My bloods for thyroid showed I was still Hyper in December, January, and in Feb. Each time I asked if the eye problem could be related. Each time I was told "no".

My eyes were getting worse. The pressure was getting worse. The swelling was lasting longer and longer. I had visual disturbances from the pressure on the optic nerve. In December in a panic, I called my primary care physician who still insisted it was allergies. I didn't think so. Still, I agreed with his wishes to send me to an allergist. The allergist did the full scratch test and injection test and told me that it wasn't allergies; it was Thyroid Dysfunction. I told him my doctor's did not believe me and asked if he could write a letter. This was at the beginning of February. He did write the letter. My primary care physician and endocrinologist did nothing.

I did searches on my own. I found that periorbital edema (the eye swelling) can, indeed, be part of Thyroid Eye Disease and can be a problem, especially in the morning. No one had bothered to check! It goes along with the eyes bulging. My eyes had started to bulge in December. No one was listening to me.

I wrote to my doctors in mid February telling them that I was very concerned and was going to stop my Synthroid. I did. It was the only thing that gave me any relieve at all!

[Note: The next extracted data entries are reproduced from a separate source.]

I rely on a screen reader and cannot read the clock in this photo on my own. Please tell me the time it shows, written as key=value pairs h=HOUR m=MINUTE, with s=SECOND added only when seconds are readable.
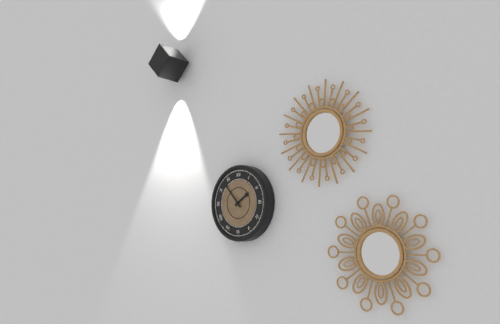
h=1 m=53
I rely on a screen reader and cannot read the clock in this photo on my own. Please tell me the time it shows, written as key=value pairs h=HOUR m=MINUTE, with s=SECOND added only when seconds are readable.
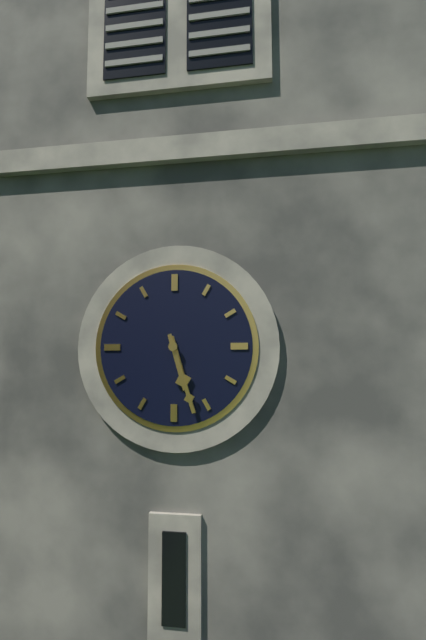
h=5 m=27
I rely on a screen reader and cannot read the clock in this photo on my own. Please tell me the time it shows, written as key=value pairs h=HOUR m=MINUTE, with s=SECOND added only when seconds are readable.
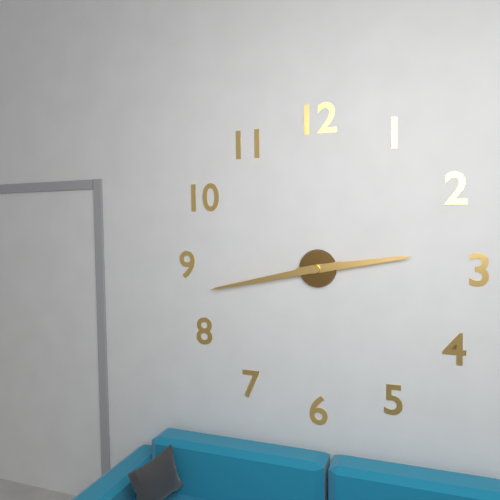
h=2 m=43
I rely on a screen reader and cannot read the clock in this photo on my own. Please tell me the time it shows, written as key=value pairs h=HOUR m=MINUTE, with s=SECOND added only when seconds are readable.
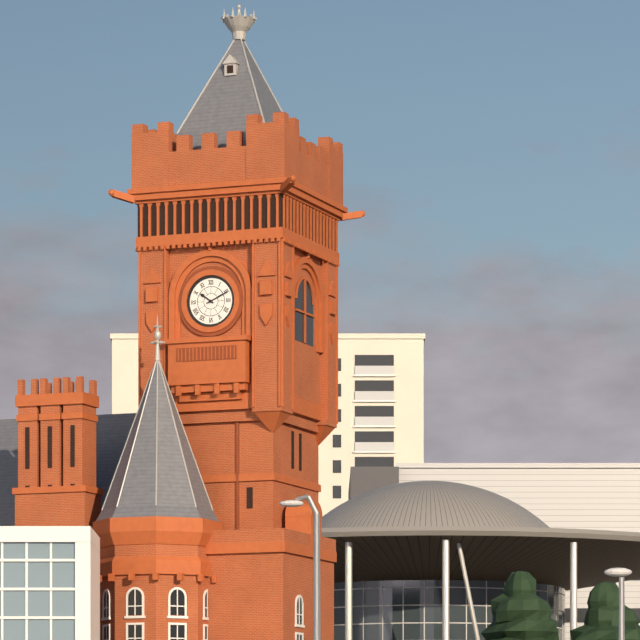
h=10 m=11
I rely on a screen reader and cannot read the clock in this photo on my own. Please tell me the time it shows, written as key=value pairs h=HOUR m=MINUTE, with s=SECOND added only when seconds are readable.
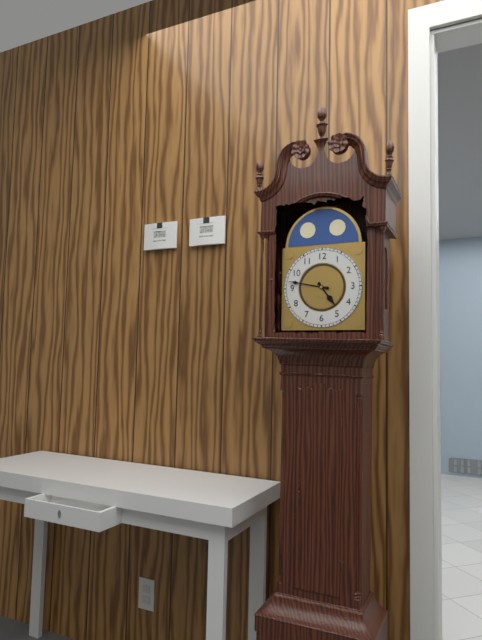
h=4 m=47
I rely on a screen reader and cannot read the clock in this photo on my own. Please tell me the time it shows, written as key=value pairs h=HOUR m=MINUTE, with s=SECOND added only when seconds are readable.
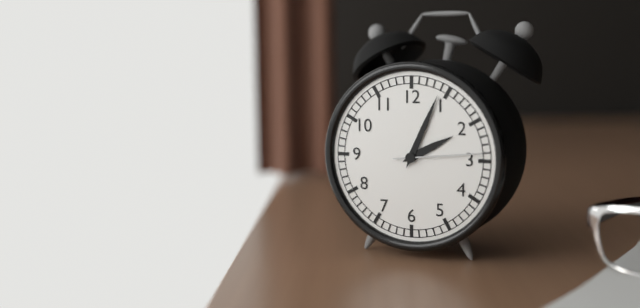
h=2 m=4 s=14
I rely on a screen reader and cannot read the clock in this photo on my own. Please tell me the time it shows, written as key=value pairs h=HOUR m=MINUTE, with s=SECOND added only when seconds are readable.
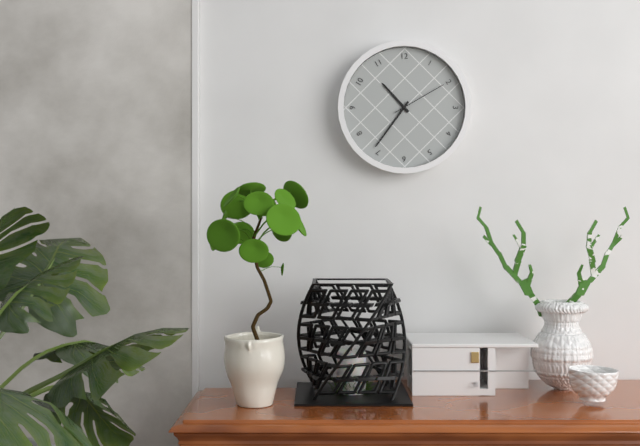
h=10 m=36 s=10
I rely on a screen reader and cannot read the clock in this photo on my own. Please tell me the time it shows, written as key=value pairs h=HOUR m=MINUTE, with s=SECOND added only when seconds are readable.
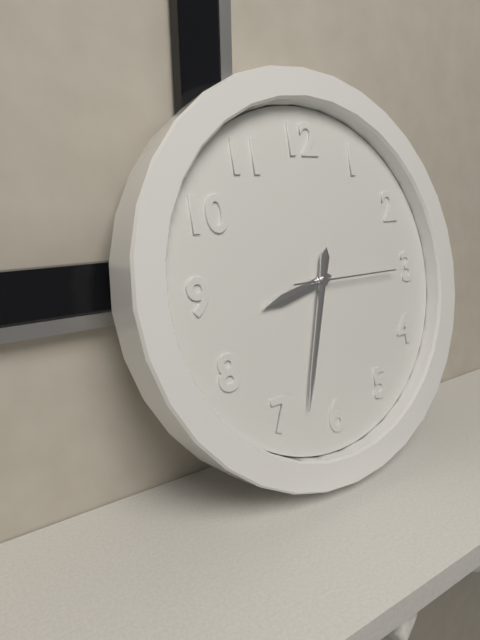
h=8 m=33 s=15
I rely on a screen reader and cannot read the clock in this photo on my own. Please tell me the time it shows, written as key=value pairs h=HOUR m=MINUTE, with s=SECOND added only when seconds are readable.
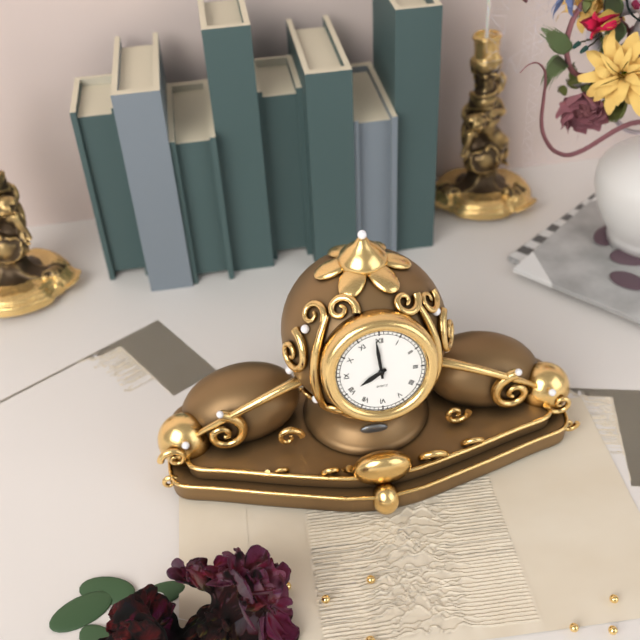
h=7 m=59
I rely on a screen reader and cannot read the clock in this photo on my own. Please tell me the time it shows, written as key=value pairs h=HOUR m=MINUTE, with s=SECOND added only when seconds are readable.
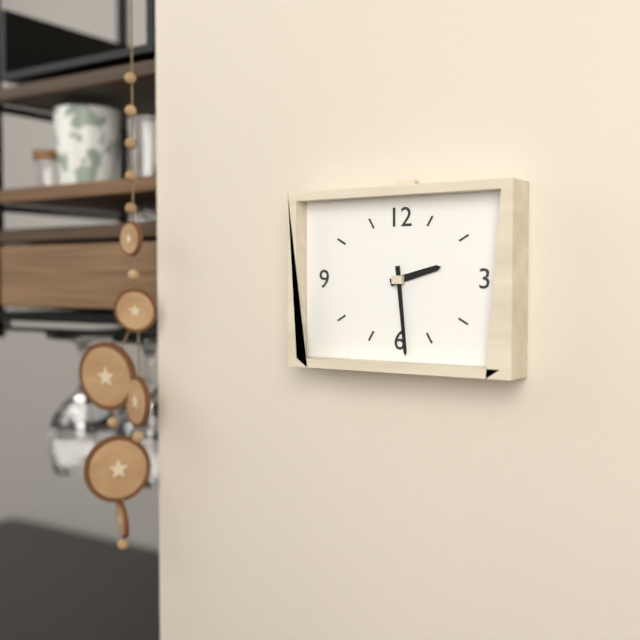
h=2 m=29
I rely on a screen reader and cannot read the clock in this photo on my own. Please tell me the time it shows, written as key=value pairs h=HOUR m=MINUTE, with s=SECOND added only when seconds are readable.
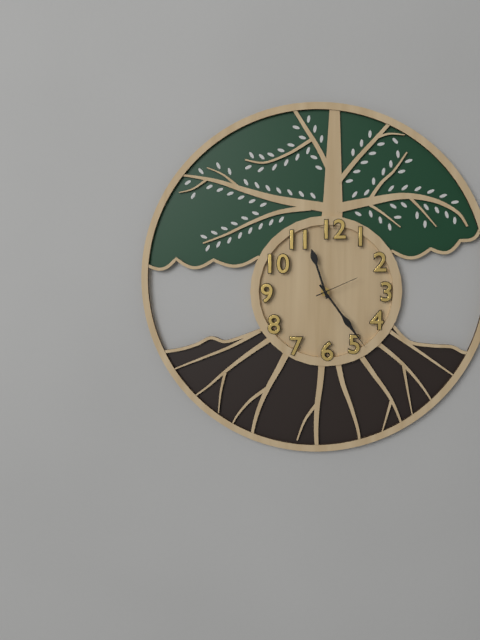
h=11 m=24
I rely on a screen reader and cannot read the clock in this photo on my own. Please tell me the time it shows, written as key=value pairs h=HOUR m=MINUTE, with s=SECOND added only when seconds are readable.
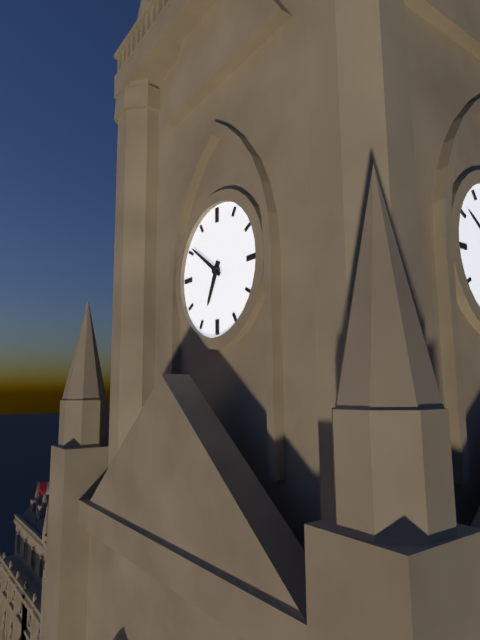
h=6 m=51
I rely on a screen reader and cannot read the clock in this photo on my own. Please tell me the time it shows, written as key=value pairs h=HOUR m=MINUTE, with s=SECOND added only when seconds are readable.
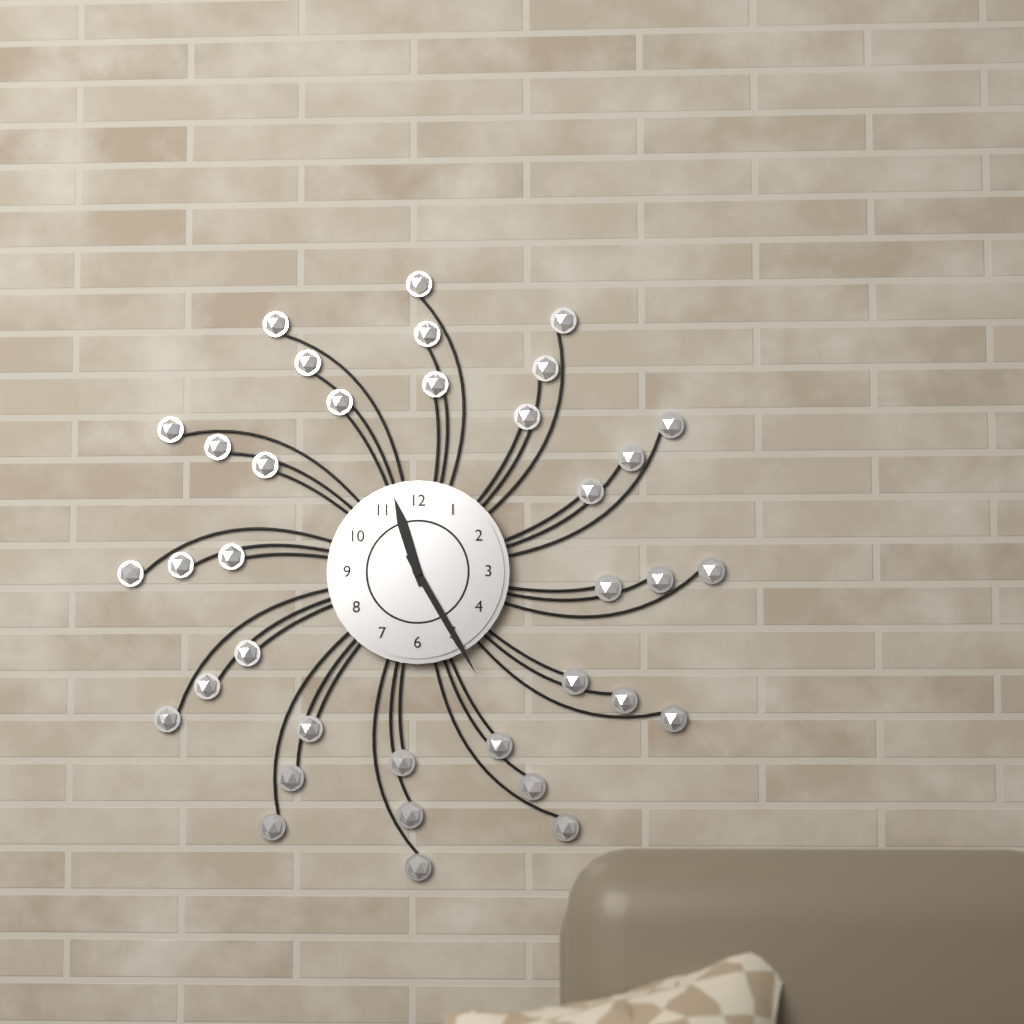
h=11 m=25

That was also the only thing that managed to get the attention of my doctors. When my PCP saw me this week, he was horrified at my appearance. Meanwhile, I had been off the Synthroid about one month and my eyes had actually improved. However, my Hypothyroidism had returned! My TSH was 25 mIU / ml. I have to start over with the Synthroid with the lowest dose and work my way up. Meanwhile, I still have the problem with the eyes

Yes, it is terribly frustrating dealing with these doctors who want to ignore everything as a "women's complaint" and who want to listen only 5 seconds or so in order that they may pigeonhole someone's diagnosis into Plans A, B, C, and D.

I also understand that it is unusual for someone to go from Hypo to Hyper! If anyone can help me out with this aspect... please do!

I could also use the name of a good endocrinologist and opthamologist in the Southern New Jersey area.